* _Problem statement_:
Look through the data below and report how many lines include "Hepatitis". Only the number should be given.

* _Extracted entries_:

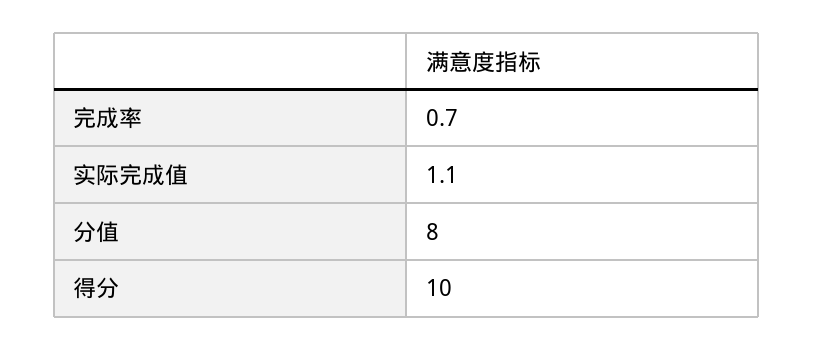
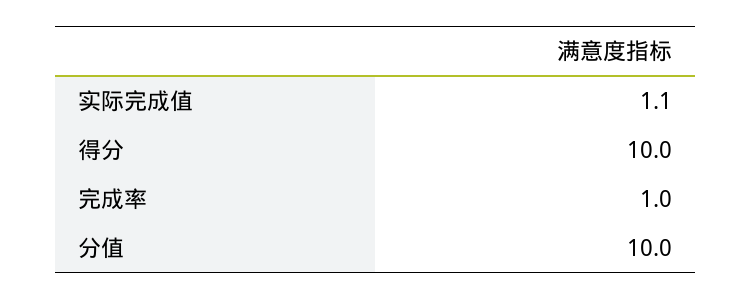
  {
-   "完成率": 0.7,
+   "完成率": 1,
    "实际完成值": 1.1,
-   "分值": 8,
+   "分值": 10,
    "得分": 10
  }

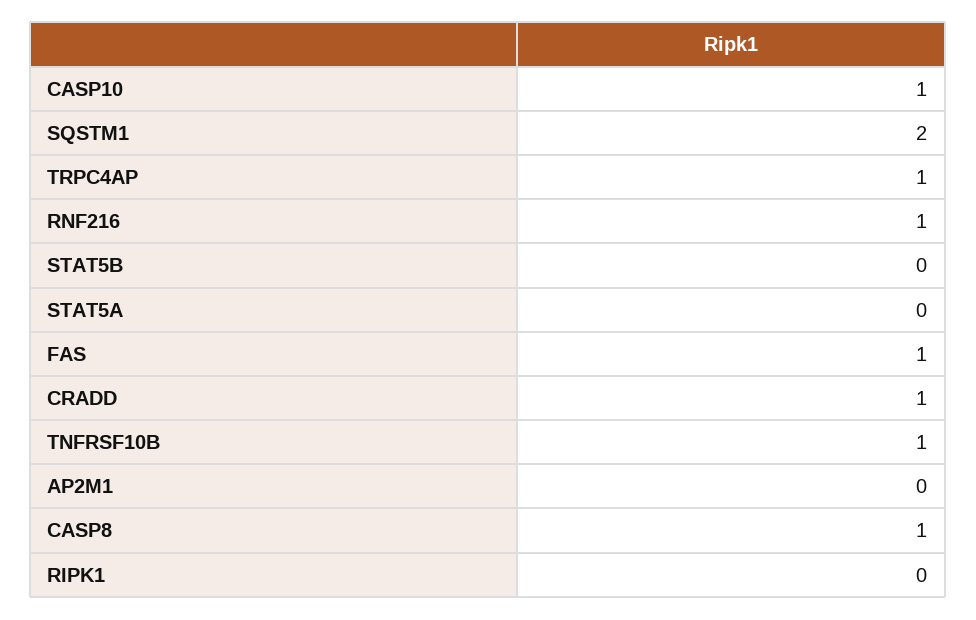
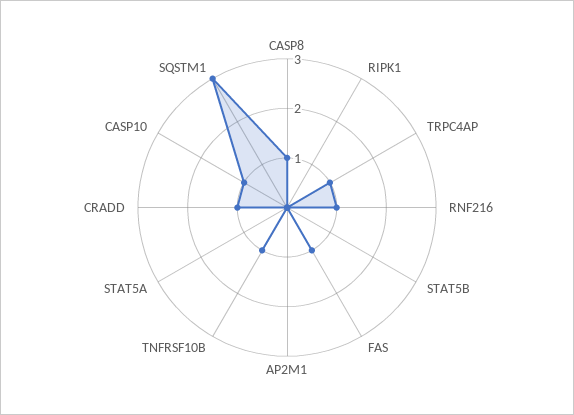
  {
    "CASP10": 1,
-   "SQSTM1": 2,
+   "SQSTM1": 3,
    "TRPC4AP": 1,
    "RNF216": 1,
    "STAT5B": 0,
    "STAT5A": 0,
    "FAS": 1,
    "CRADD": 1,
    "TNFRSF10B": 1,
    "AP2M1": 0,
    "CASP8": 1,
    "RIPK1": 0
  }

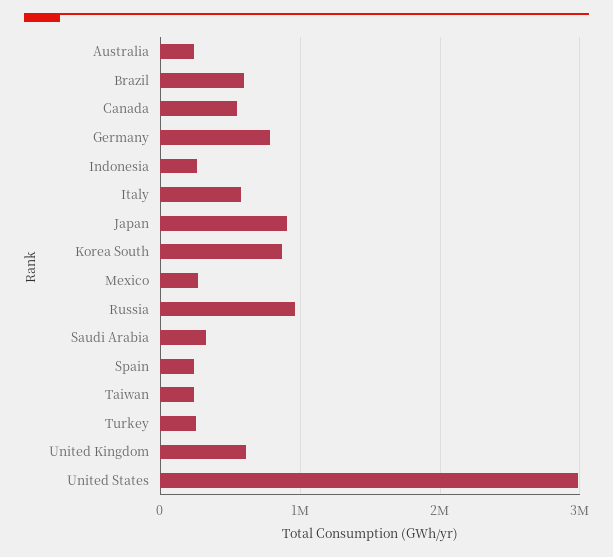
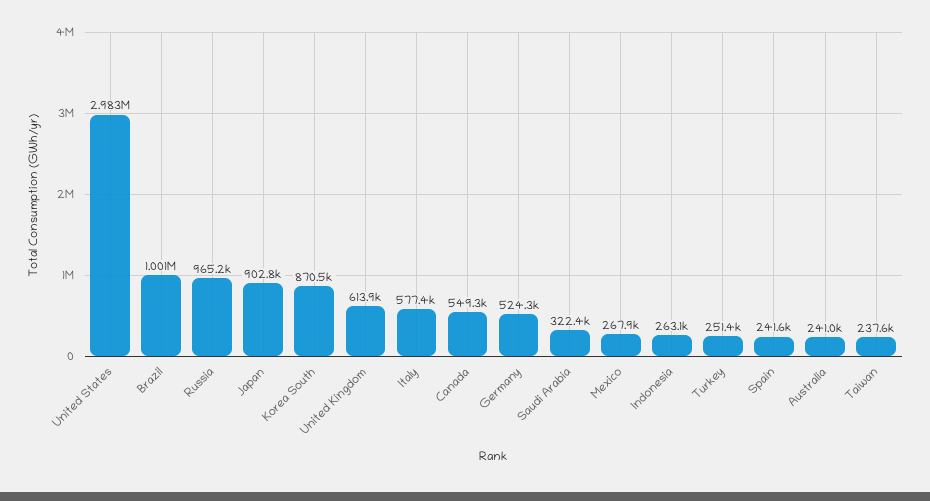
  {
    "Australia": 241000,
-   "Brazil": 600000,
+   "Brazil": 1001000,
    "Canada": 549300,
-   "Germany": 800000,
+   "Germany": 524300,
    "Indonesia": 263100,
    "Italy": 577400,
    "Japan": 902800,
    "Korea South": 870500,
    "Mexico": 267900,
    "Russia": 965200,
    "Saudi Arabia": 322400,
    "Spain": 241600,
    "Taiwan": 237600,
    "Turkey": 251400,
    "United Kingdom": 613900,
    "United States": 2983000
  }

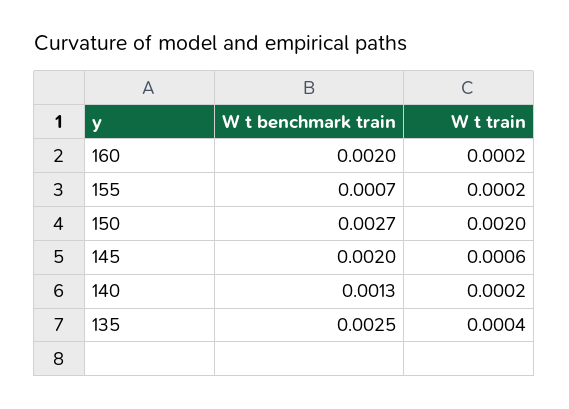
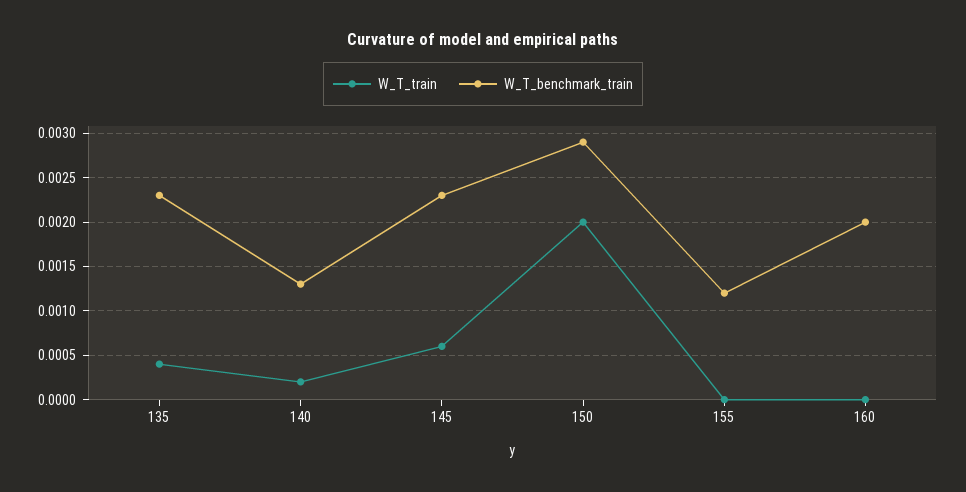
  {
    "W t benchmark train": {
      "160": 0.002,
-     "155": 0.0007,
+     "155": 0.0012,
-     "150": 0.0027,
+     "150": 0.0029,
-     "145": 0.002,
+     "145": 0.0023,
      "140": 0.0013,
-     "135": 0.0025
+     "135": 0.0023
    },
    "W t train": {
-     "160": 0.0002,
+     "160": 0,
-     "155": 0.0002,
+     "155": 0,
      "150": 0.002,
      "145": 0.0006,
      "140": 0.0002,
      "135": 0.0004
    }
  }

...

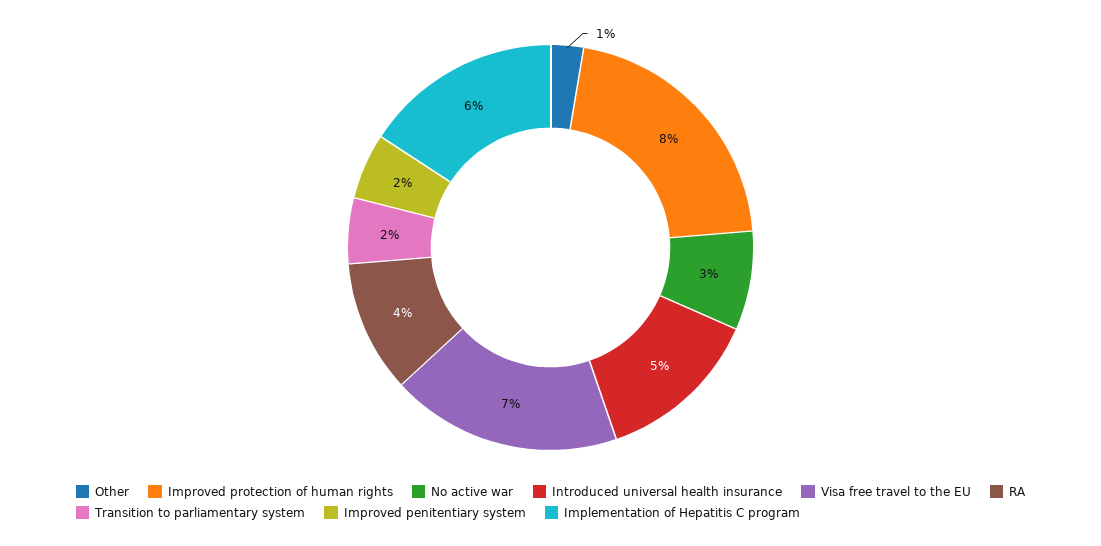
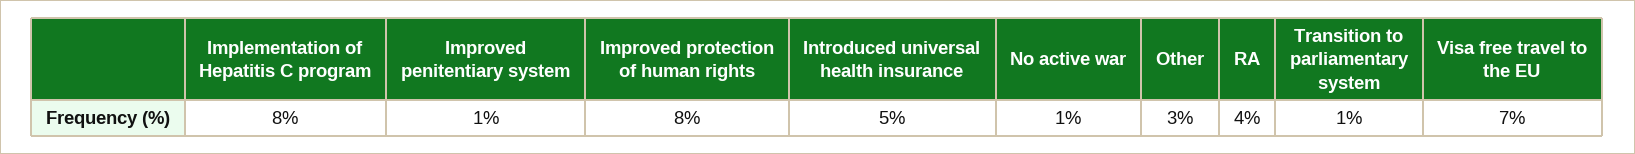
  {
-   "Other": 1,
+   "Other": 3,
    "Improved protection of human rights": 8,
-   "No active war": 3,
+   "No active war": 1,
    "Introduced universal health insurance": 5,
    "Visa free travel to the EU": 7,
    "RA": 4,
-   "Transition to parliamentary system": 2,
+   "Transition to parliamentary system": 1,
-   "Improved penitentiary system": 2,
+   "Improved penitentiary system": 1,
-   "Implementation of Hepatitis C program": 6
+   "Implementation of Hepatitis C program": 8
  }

* _Answer below_:
2